Materialized Views (a.k.a. Snapshots) are actually tables that are maintained by Oracle, whose contents correspond to the result of a query – i.e. like a view, but “materialized” because the result is actually stored in a table.

These provide the mechanism we need to implement the complex constraint as follows:
  • Create a materialized view to select data that violates the desired constraint (e.g. assignments where the dates are outside the associated project dates). The MV must be defined with REFRESH COMPLETE ON COMMIT so that it is updated before the end of the transaction.
  • Create a check constraint on the materialized view that always evaluates to FALSE – e.g. CHECK (1=0)
That’s it. Whenever the underlying tables are updated, the materialized view is refreshed. If the update violates the rule, then a row will be inserted into the materialized view; but the check constraint on the MV disallows any inserts into it, and so the transaction fails.

Issues
  • Oracle 8i cannot support REFRESH ON COMMIT on materialized views of the complexity required for some rules. 9i can handle some but not all (does not allow self-joins in MVs).. 10G can handle self-joins, but does not seem to allow subqueries. So this approach cannot be used for all rules.
  • Efficiency: needs to be benchmarked. Is a FAST refresh preferable to a COMPLETE refresh? With COMPLETE we have a query that looks at all rows of the MV’s base tables at the end of every transaction that affects those tables.
  • Cannot create a REFRESH ON COMMIT materialized view with a HAVING clause. For such cases (see example 3 below), the materialized view cannot include the constraint violation (e.g. HAVING COUNT(*) > 10), and so the check constraint must do it (e.g. CHECK (cnt <= 10)). Note that in this case the materialized view will consume space in the database.
Worked Examples

Based on the following tables:

create table project
( projno int primary key
, start_date date not null
, end_date date not null
);
create table emp_proj_assign
( empno int not null
, projno int not null
, start_date date not null
, end_date date not null
, primary key (empno, start_date)
);

1) Rule: An employee cannot have overlapping project assignments.

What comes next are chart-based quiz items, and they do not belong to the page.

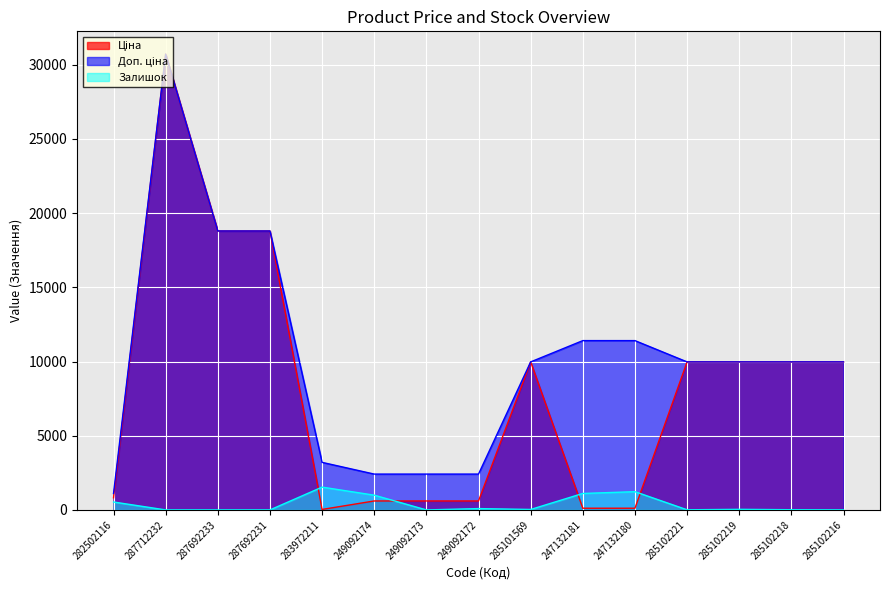

At 285101569, list the series in order from smallest to largest.

Залишок, Ціна, Доп. ціна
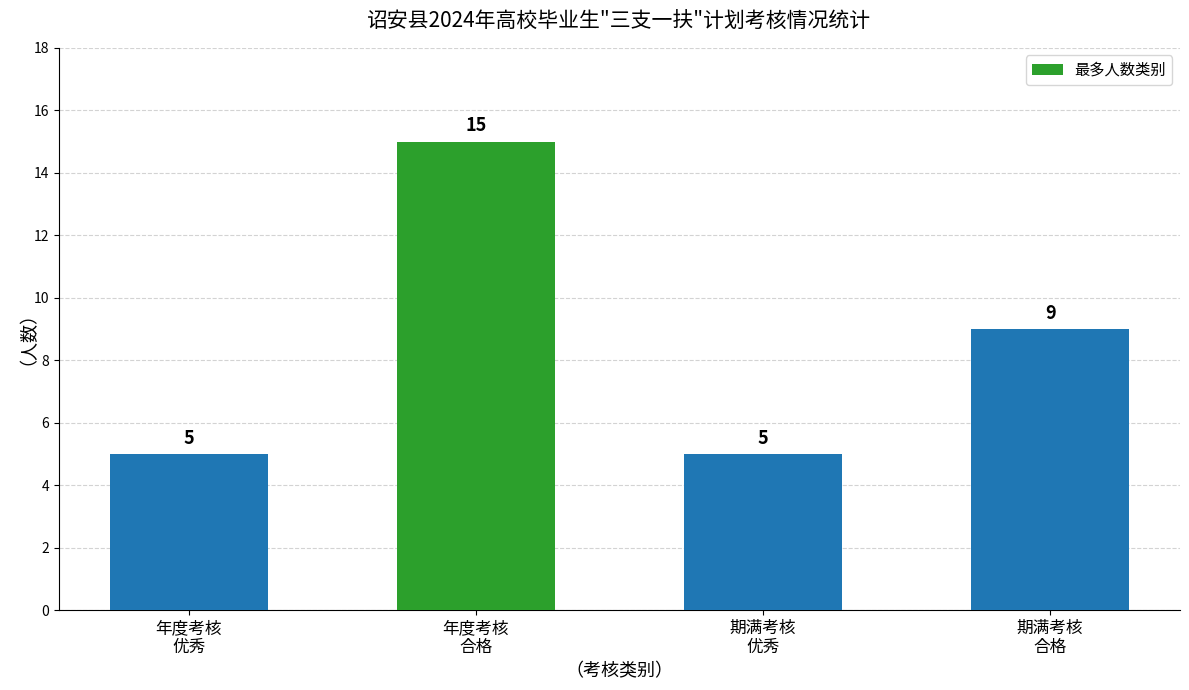

What is the greatest value displayed?

15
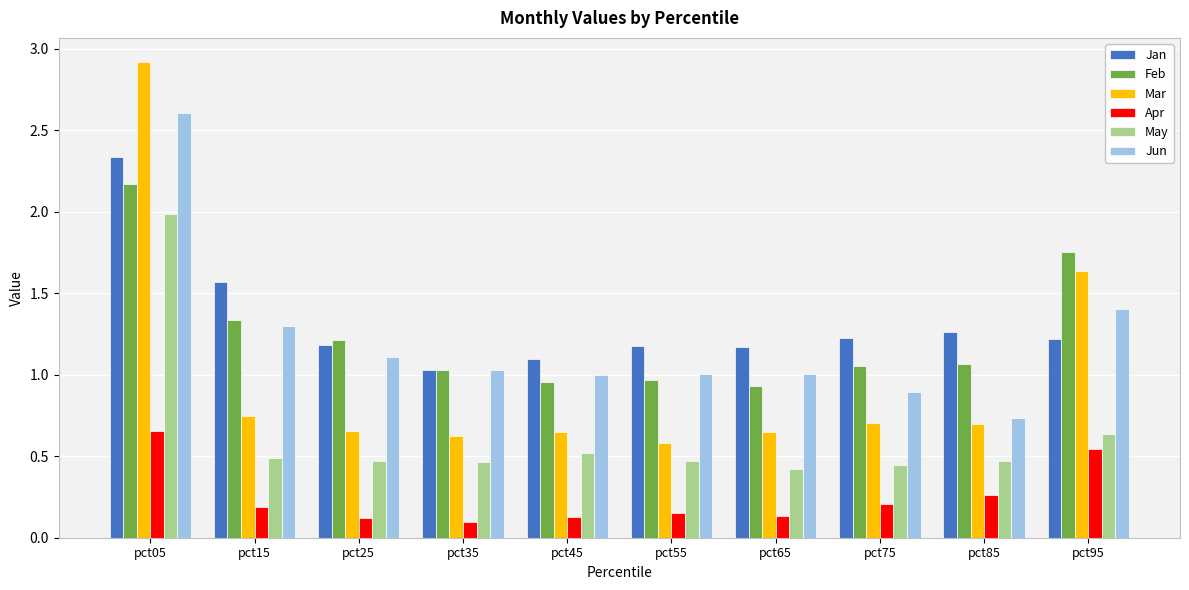

Which label corresponds to the largest value in the chart?

pct05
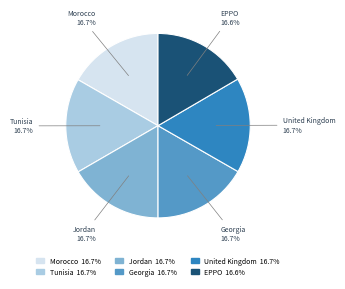

What percentage is the Jordan slice, to the nearest percent?

17%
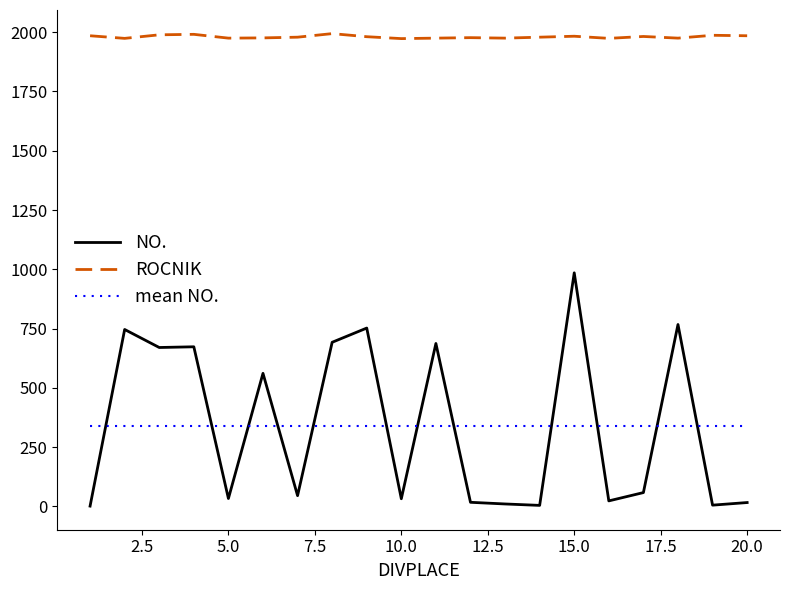

True or false: ROCNIK and mean NO. intersect in this chart.

False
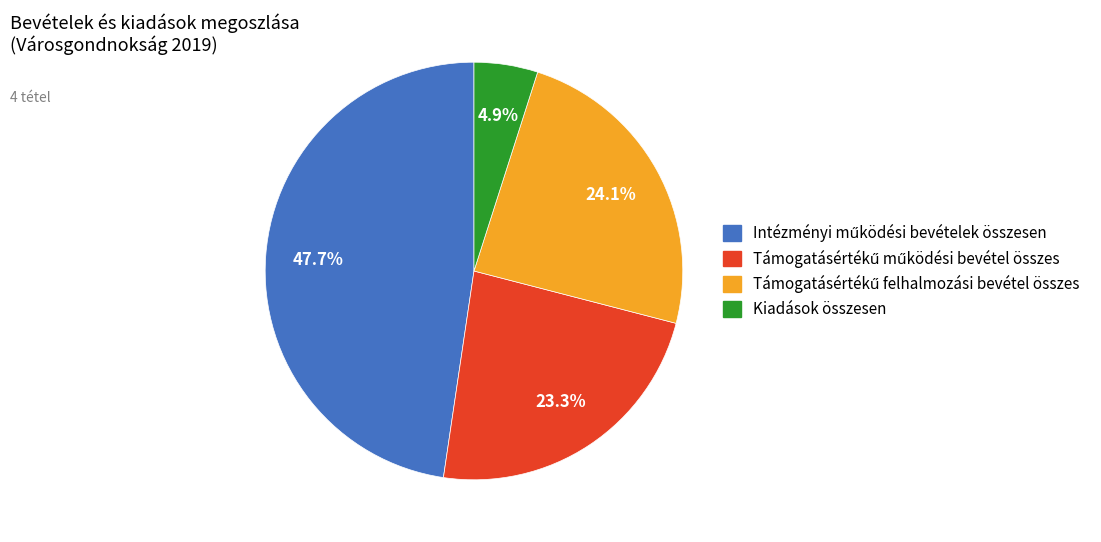

Which category has the smallest portion of the pie?

Kiadások összesen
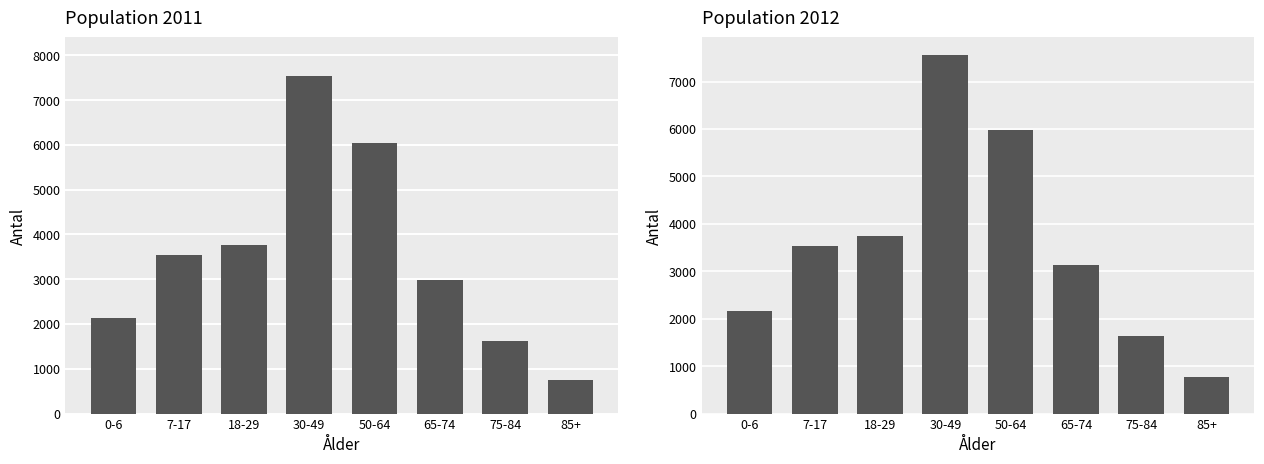

Which label corresponds to the largest value in the chart?

30-49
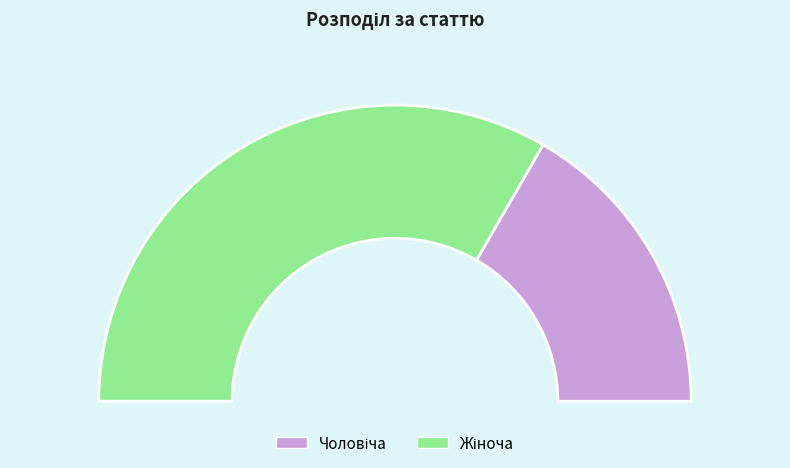

Which has a higher value, Чоловіча or Жіноча?

Жіноча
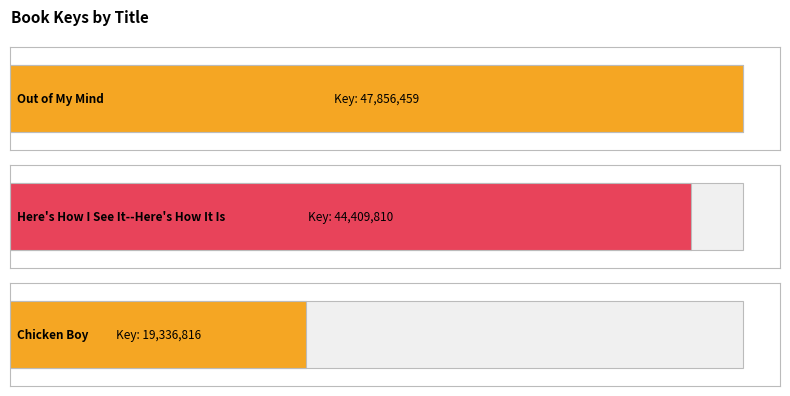

Reading left to right, what are all the values shown in this chart?

47856459	44409810	19336816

This is implemented as follows:

create materialized view emp_proj_mv1
refresh complete on commit as
select 1 dummy
from emp_proj_assign ep1, emp_proj_assign ep2
where ep1.empno = ep2.empno
and ep1.start_date <= ep2.end_date
and ep1.end_date >= ep2.start_date;


alter table emp_proj_mv1
add constraint emp_proj_mv1_chk
check (1=0) deferrable;

2) An employee's project assignment dates must fall between the project start
and end dates

create materialized view emp_proj_mv2
refresh complete on commit as
select 1 dummy
from emp_proj_assign ep, project p
where ep.projno = p.projno
and (ep.start_date <> p.end_date);
alter table emp_proj_mv2
add constraint emp_proj_mv2_chk
check (1=0) deferrable;

3) A project may not have more than 10 assignments (in total, ever!):

create materialized view emp_proj_mv3
build immediate
refresh complete on commit as
select projno, count(*) cnt
from emp_proj_assign
group by projno;
alter table emp_proj_mv3
add constraint emp_proj_mv3_chk
check (cnt <= 10)
deferrable;

4) A project cannot have more than 10 employees assigned at the same time.

(I have not yet worked this one out!)